The records should be restated exactly from their first line through the line with "Models · LESLYE HOUENOU at WOMEN MILANO and" in it.

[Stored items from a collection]
>>>

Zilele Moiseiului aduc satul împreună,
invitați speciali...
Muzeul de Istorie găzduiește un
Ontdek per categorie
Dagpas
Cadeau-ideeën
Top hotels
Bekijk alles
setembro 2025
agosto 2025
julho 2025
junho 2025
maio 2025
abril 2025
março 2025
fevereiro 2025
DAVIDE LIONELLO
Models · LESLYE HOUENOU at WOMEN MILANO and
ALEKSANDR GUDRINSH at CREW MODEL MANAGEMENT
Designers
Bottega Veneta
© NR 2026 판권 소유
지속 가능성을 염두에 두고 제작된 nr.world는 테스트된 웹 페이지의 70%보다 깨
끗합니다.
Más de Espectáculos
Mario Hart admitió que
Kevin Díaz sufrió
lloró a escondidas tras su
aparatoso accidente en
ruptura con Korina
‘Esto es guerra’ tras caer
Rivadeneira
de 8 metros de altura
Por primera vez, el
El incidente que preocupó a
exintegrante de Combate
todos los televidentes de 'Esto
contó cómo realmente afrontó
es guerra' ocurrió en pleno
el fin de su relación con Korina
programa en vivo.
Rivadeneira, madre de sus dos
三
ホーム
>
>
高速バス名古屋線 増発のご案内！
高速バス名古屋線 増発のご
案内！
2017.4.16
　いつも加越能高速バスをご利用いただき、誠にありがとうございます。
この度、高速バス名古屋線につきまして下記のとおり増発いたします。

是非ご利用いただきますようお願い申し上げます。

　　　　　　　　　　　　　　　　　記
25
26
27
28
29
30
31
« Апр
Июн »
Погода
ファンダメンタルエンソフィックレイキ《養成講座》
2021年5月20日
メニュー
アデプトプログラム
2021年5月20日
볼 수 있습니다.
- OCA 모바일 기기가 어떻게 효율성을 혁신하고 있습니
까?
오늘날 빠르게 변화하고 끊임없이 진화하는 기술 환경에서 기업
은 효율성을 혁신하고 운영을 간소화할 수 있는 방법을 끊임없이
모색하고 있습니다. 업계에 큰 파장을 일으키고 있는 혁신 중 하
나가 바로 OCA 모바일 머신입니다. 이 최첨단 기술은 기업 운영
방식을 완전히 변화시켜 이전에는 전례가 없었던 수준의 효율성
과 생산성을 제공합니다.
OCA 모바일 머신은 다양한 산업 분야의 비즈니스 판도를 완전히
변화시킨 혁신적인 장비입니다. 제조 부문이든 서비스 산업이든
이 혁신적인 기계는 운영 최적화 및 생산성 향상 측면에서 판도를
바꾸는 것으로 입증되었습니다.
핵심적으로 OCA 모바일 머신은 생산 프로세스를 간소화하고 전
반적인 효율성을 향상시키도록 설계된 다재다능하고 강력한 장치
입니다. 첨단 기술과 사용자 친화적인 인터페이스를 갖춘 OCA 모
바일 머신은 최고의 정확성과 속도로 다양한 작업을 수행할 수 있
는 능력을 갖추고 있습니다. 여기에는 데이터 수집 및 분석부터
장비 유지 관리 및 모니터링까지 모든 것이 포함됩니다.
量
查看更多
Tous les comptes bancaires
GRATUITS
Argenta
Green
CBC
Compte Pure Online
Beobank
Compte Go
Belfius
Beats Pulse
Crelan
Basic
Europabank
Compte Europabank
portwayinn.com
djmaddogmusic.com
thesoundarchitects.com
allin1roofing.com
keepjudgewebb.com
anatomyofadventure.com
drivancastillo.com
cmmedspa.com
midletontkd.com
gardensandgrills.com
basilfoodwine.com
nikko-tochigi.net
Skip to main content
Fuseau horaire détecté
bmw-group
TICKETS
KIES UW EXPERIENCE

<<<

RESPONSE BOX
Zilele Moiseiului aduc satul împreună,
invitați speciali...
Muzeul de Istorie găzduiește un
Ontdek per categorie
Dagpas
Cadeau-ideeën
Top hotels
Bekijk alles
setembro 2025
agosto 2025
julho 2025
junho 2025
maio 2025
abril 2025
março 2025
fevereiro 2025
DAVIDE LIONELLO
Models · LESLYE HOUENOU at WOMEN MILANO and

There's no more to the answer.